Prescribed burns extinguished for 2010 Print
CAMERON STRANDBERG, REPORTER   
May 13, 2010


Jasper National Park will conduct no prescribed burns in the park this summer and may even have to scale back the fire management program entirely in the years to come.

According to Jasper National Park’s Fire and Vegetation Specialist Dave Smith, the reasons for the prescribed burn cancellation are twofold: lack of money in this year’s budget and lack of moisture in the ground.

“The federal government is strapped for cash and they’ve totally cancelled the program for this summer, but if they were going to cancel things, this was the best time to do it,” said Smith.

Smith explained that the drought code, the index that parks uses to measure the dryness in the ground beneath, the layers of dead grass, moss and leaves on the forest floor, is well below traditional levels. The drought code is currently showing soil dryness at levels traditionally found at the end of a summer, not the beginning when spring rains and melts are rife. This means that conditions for setting a prescribed fire this summer are likely not going to be ideal unless there are significant rainfalls.

The lack of moisture in the ground means that when a fire burns, it can burn much more severely than normal and significantly lengthen the amount of time it takes for vegetation to grow back. Prescribed burns are typically ordered when moisture conditions (along with a variety of other factors) are right and re-growth can happen soon after the fire burns out.

Conditions right now could create some very severe and harsh burns on the ground, that would effectively be a “scorched earth” burn, said Smith. Worse, the conditions that lead to harsher burns appear to be happening with greater frequency.

“Until we get a good amount of drought code affecting downfalls, we may be out of the business of burning,” said Smith. “That would be disappointing, but if the conditions aren’t right, there’s not a lot we can do.”

He said over the last eight to nine years, the drought code has generally been showing higher than normal readings (the higher, the drier).

“The drought code is one of the most important indicators that we have about what a fire is going to do,” said Smith. 

For those numbers to be so high right now and to be trending upwards is a distinct sign that Jasper is in the midst of a drought trend, he believes.

Smith said the rain and snow over the past several weeks around Jasper will do little to lower the code. The wet stuff didn’t come down in any sustained way and has only been enough to get the surface of the ground damp.

Smith said there were a number of prescribed burns in the works for the area this summer. A 750 to 800 ha fire could have been set in the Vine Creek area, near Windy Point. Six much smaller prescribed burns (20 ha each) were also planned for locations on top of the Bench, directly behind the town. The Fiddle Creek area, at the point where it leads into the Athabasca, was also to be prescribed a 350 ha burn this summer.
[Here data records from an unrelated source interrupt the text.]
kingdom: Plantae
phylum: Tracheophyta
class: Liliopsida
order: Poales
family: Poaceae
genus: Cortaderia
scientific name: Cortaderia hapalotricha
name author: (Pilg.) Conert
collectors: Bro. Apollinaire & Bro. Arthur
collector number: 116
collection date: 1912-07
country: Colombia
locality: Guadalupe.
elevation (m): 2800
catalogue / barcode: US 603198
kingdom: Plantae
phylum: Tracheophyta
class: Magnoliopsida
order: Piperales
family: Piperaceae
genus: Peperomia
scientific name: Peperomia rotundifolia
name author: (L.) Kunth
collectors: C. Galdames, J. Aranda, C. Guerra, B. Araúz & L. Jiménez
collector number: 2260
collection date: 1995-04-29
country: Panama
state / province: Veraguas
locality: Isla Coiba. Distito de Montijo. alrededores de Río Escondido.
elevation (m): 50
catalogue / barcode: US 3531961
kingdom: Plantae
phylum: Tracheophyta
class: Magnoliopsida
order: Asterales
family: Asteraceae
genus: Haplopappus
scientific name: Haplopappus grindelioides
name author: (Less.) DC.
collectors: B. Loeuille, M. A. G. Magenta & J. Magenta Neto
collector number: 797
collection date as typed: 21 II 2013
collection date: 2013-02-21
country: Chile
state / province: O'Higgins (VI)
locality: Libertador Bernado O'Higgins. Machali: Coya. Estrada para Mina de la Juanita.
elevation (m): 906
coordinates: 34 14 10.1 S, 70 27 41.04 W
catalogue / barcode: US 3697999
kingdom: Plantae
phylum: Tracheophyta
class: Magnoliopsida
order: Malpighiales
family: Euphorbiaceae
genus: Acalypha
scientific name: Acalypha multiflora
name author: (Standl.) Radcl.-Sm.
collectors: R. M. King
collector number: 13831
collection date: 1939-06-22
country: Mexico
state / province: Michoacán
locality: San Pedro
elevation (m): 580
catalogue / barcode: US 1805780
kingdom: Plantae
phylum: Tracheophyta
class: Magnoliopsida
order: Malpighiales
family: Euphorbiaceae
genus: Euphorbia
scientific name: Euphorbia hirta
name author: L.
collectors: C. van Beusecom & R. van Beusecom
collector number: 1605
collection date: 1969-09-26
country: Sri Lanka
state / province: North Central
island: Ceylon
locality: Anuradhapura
Smith explained some of those prescribed burns were being done as fire barriers for a larger prescribed fire set to burn sometime in the years to come. However, given that things are so dry right now, Smith said those prescribed fires may never happen.

“We may not need it. Nature might takes its own course and burn,” said Smith. “A big fire that’s totally out of our control, that’s a real possibility.”

Staff members for MP Rob Merrifield could not address why there is no federal funding for prescribed burns this year by press time.